Correlated Subqueries
So far, the subqueries we’ve written have been entirely independent. If you highlighted the inner query and ran it by itself, it would work perfectly.
A Correlated Subquery is different. It is a subquery that references a column from the outer query. This means the inner query cannot run independently; it relies on the outer query for context.
How Correlated Subqueries Work
Because it references the outer query, a correlated subquery is executed repeatedly—once for every single row evaluated by the outer query.
Imagine you want to find every employee who earns more than the average salary of their specific department.
You can’t just find the global average salary. You need the database to look at Alice in Engineering, calculate the Engineering average, and compare her salary. Then look at Diana in Sales, calculate the Sales average, and compare her salary.
SELECT name, department, salary
FROM employees AS outer_emp
WHERE salary > (
SELECT AVG(salary)
FROM employees AS inner_emp
WHERE inner_emp.department = outer_emp.department
);
The Execution Process
- The outer query starts with the first row: Alice (Engineering, $120,000).
- It passes her department (‘Engineering’) into the inner query.
- The inner query calculates the average salary where department = ‘Engineering’.
- It compares Alice’s $120,000 to that specific average.

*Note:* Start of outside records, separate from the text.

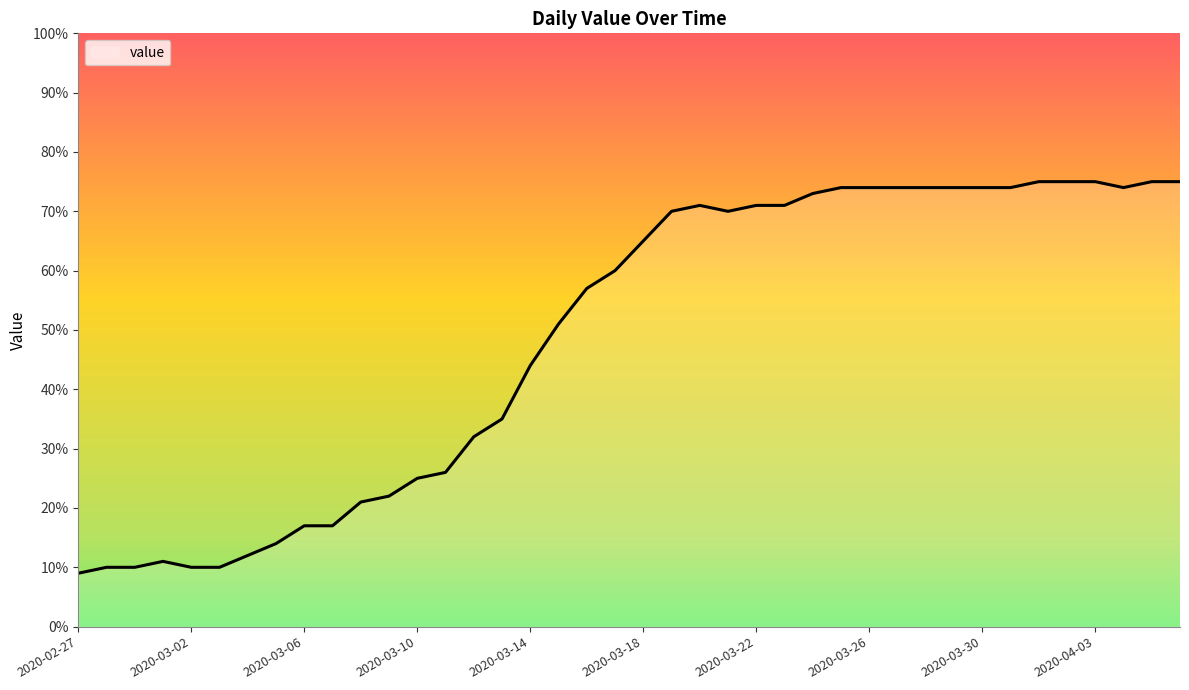

What is the maximum value shown in the chart?

75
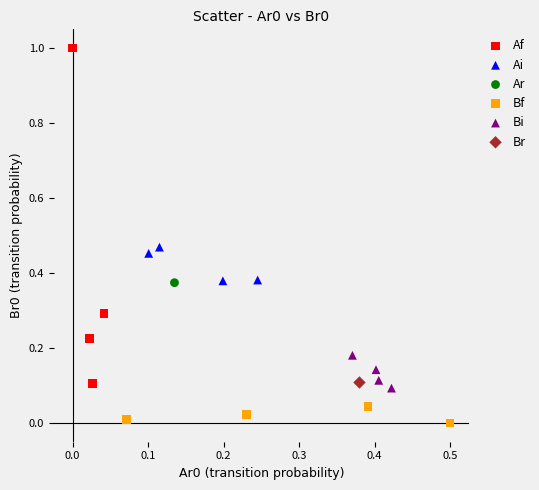

What are all the series names shown in the legend?

Af, Ai, Ar, Bf, Bi, Br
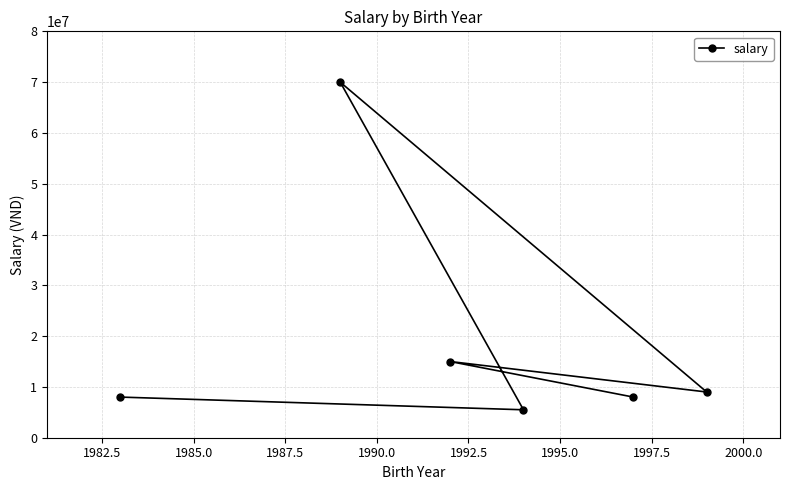

What is the sum of all values?

115500000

If she is higher, she is included in the final results.
- It repeats this process for Bob, then Charlie, etc.
[!WARNING] Because a correlated subquery executes once for every row in the outer table, it can be incredibly slow on large datasets. If you have 1 million employees, that inner query runs 1 million times! In production, developers often rewrite correlated subqueries using
JOINs or Window Functions to improve performance.
Despite the performance concerns, they are logically powerful and an essential concept to grasp. Try writing one in the lab to find our highest earners per department!